> **Exercise objective**
Write out, with no changes, every line starting at the one that contains "Fig. 3. Impression" and ending at the last line of the data below. Leave pictures out.

> **Provided material**
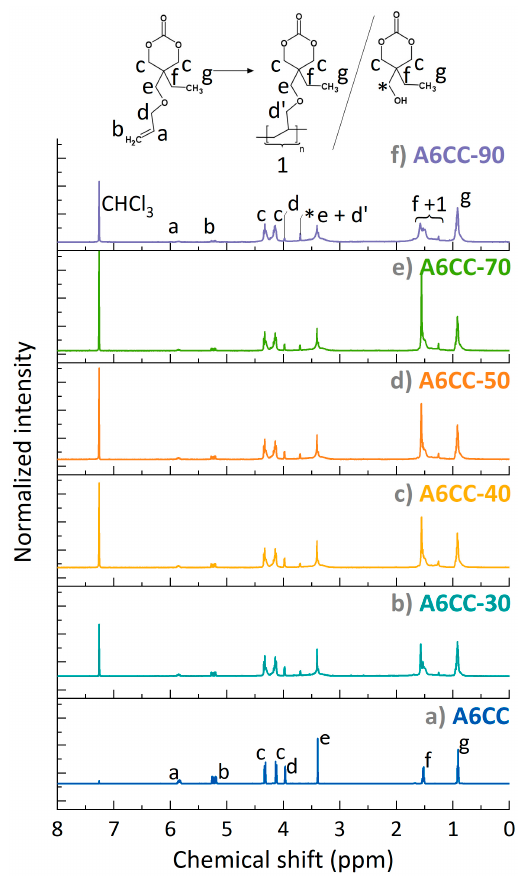
Figure 3. 1 H NMR spectra (in CDCl3) normalized according to the methylene group (signal g) of monomer ( a ) A6CC before and after the plasma-induced polymerization. ( b ) A6CC-30, ( c ) A6CC-40, ( d ) A6CC-50, ( e ) A6CC-70 and ( f ) A6CC-90. * assigned to the chemical structure shown in the figure.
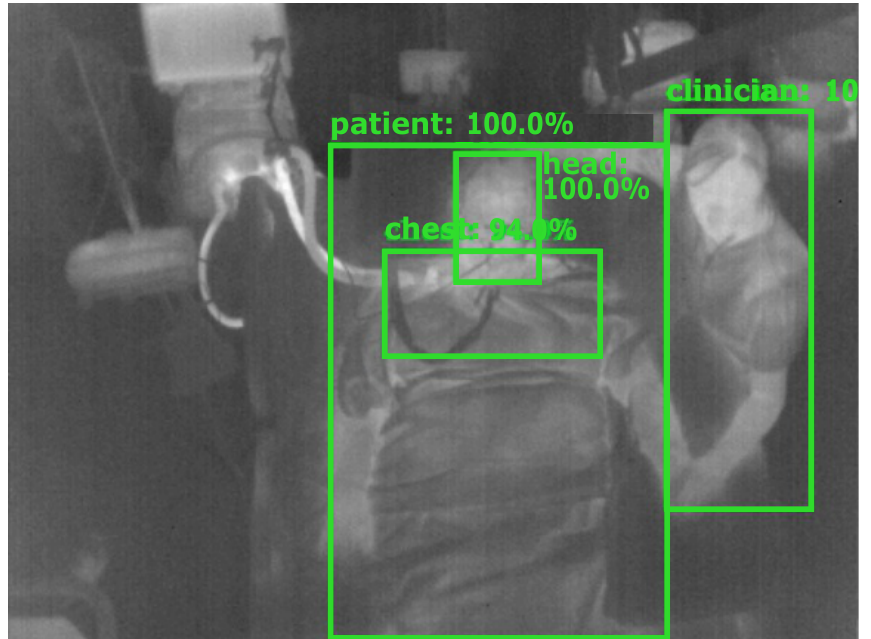
Figure 4. Detection result of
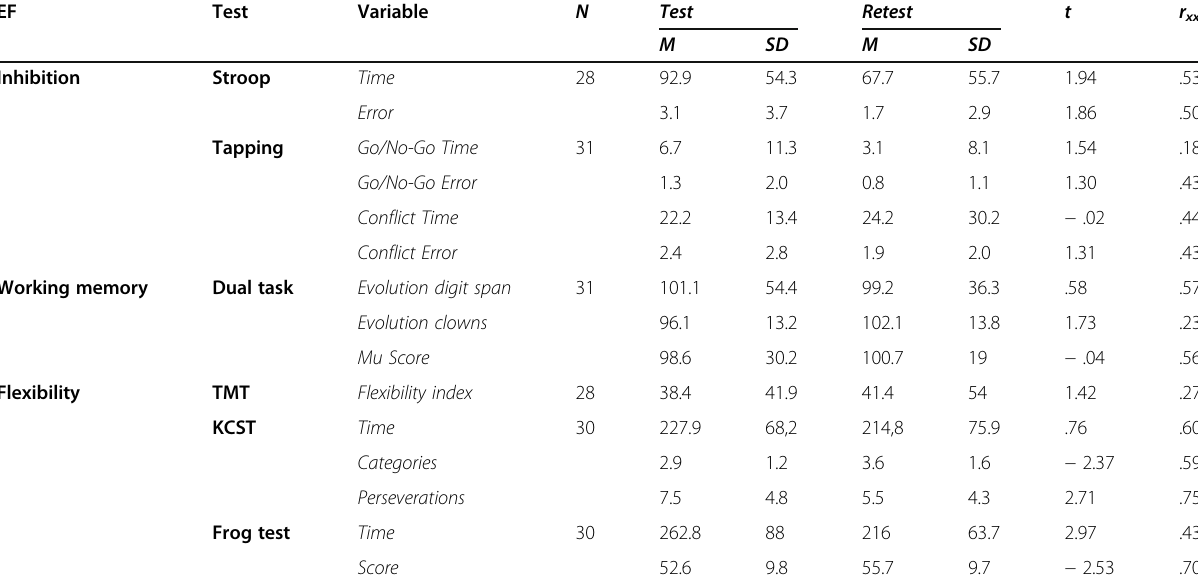
Table 3 Reliability coefficients obtained through the test-retest method EF Test Variable Inhibition Stroop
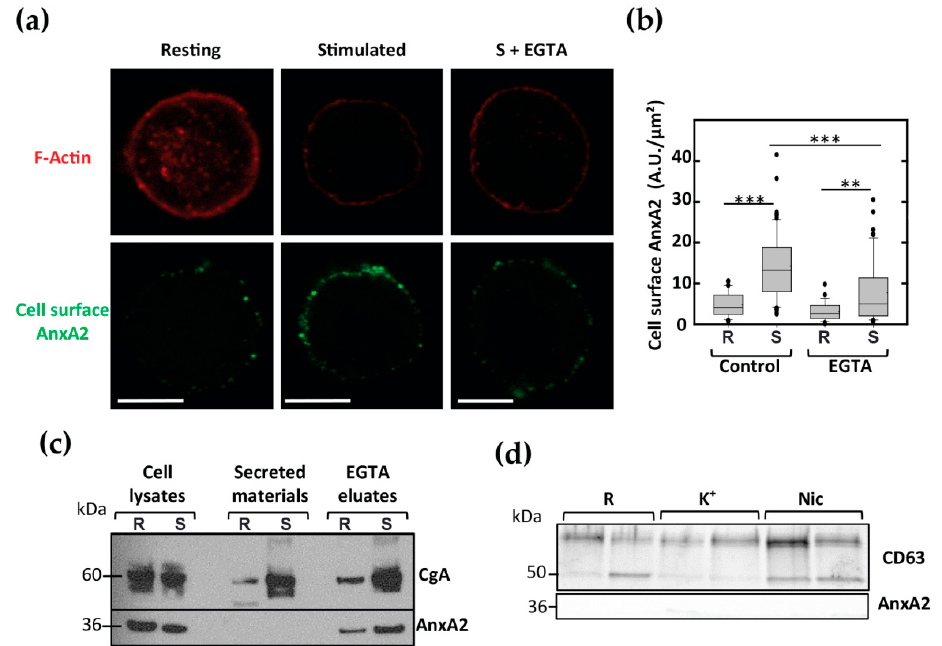
Figure 1. Annexin A2 (AnxA2) is present on the outer face of the plasma membrane of stimulated chromaffin cells. ( a ) AnxA2 labeling at the surface of chromaffin cells in the resting condition (Resting), stimulated with 20 µM nicotine without (Stimulated) or after washing with calcium-free Locke’s solution containing 20 mM EGTA (Stimulated + EGTA). Anti-AnxA2 antibodies were revealed with Alexa Fluor ® 488-conjugated anti-rabbit antibodies and F-actin with TRITC-phalloidin.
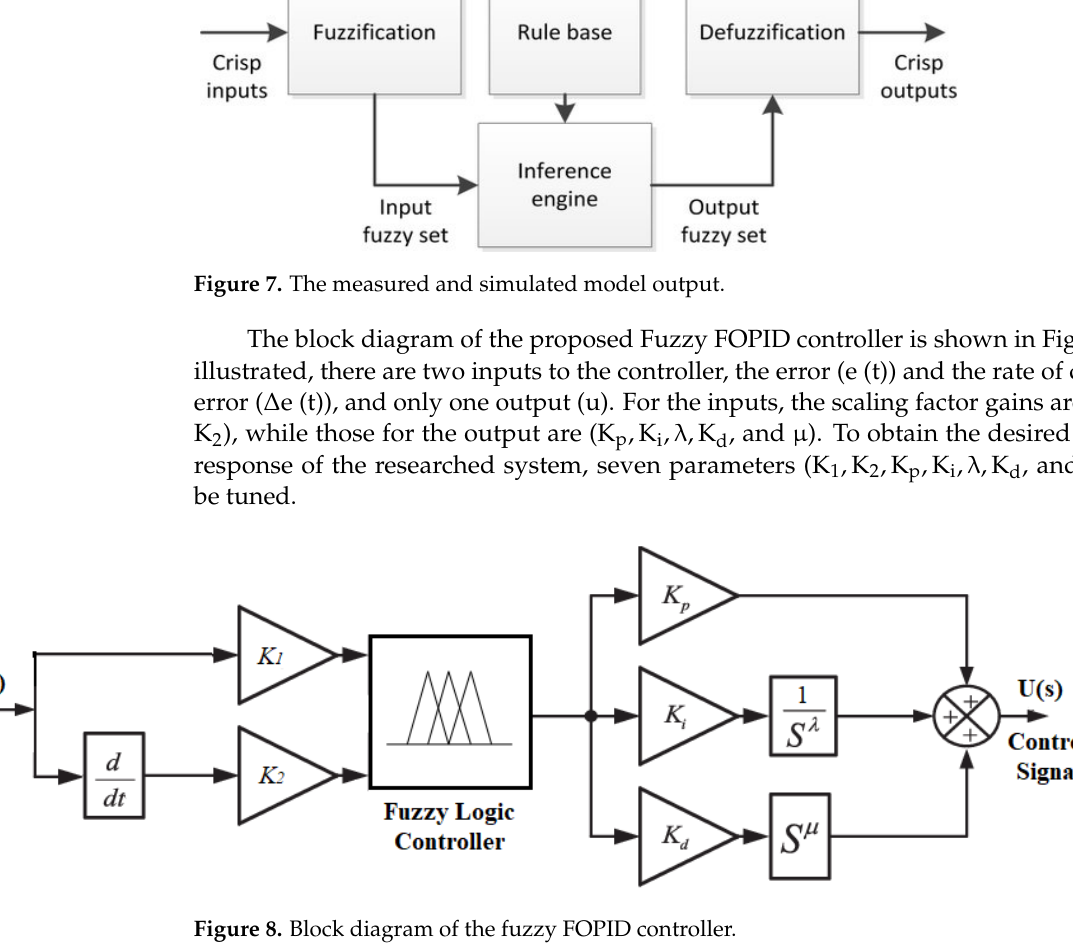
Figure 6. Model residual.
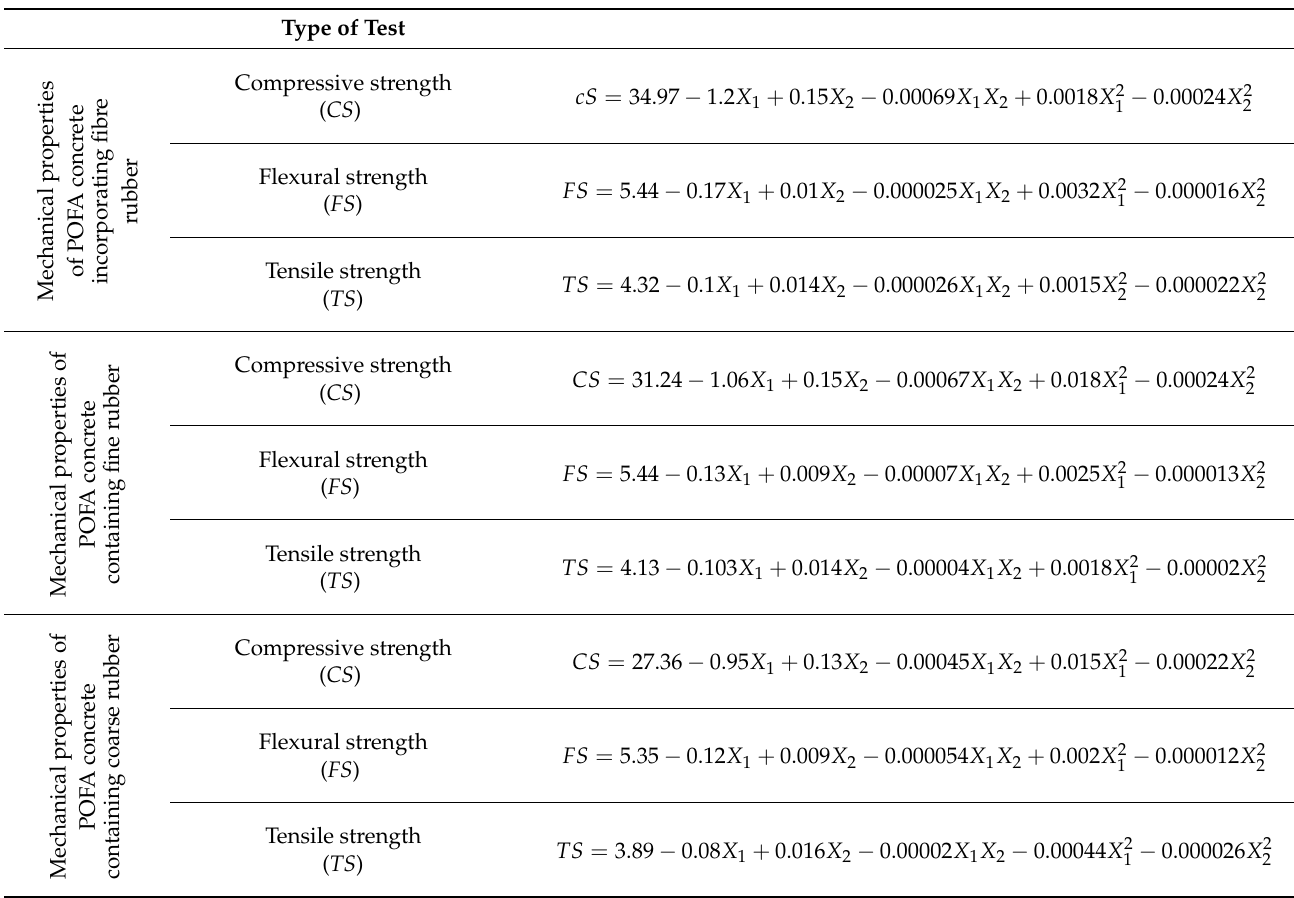
Table 6. Mathematical equations of the mechanical properties of POFA concrete containing fibre, fine, and coarse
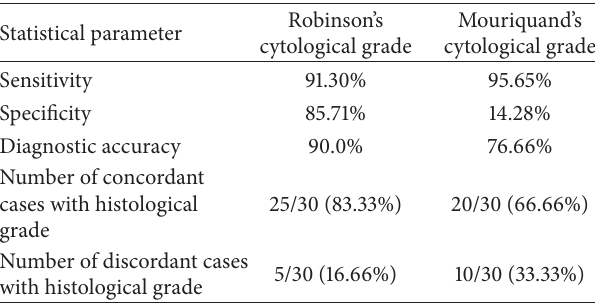
Table 4: Comparison of statistical parameters and concordance of the two cytological grading methods with histological grading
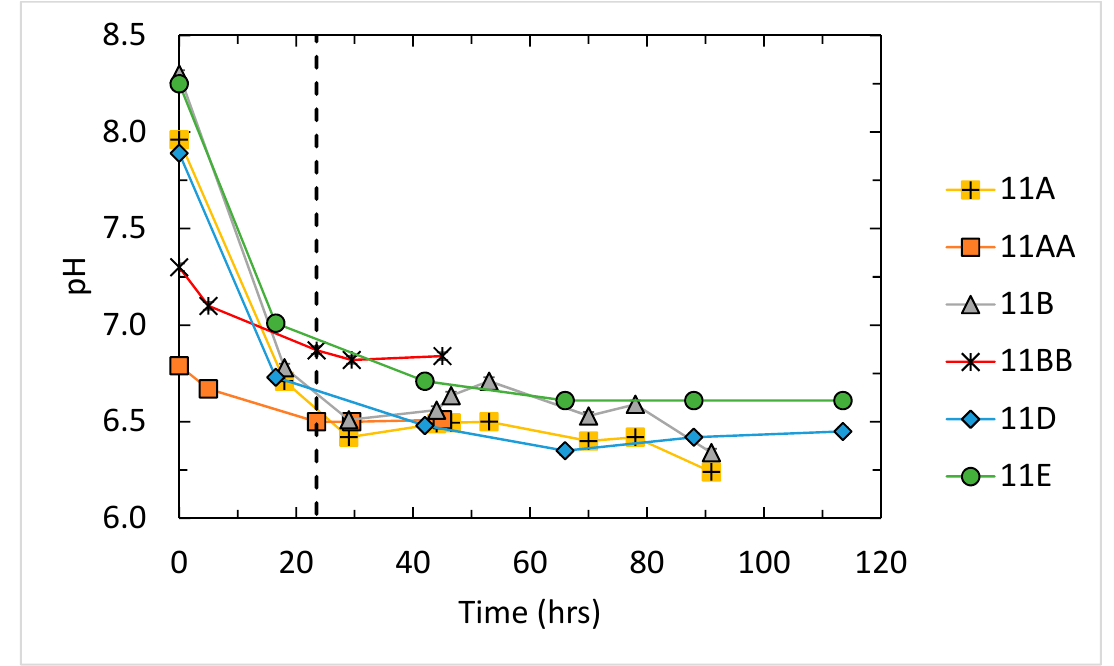
Figure 4. Graphical representation of pH plotted against time for experiments 11A through 11E. The analytical uncertainty was ± 0.02, and is included in symbol size. The vertical dashed line indicates the observed onset of crystallization at approximately 24 h.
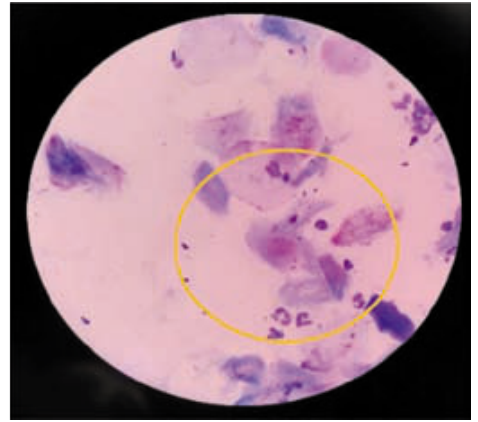
Fig. 3. Impression smear with yeast, corneocytes and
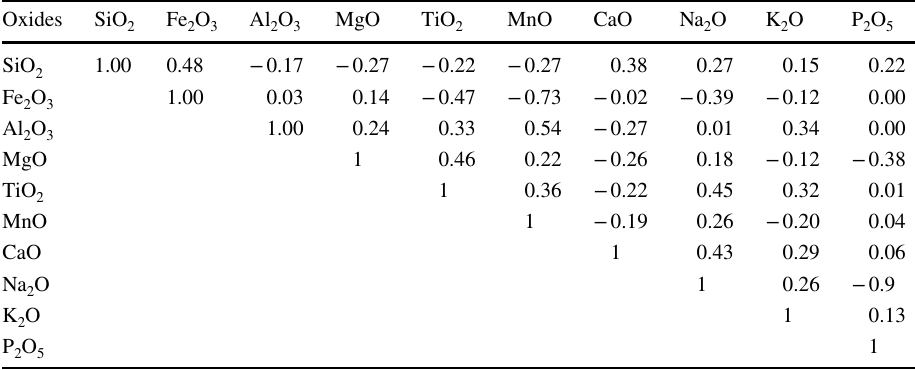
Table 2 The correlation coefficient for the major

> **Written answer**
Fig. 3. Impression smear with yeast, corneocytes and
Table 2 The correlation coefficient for the major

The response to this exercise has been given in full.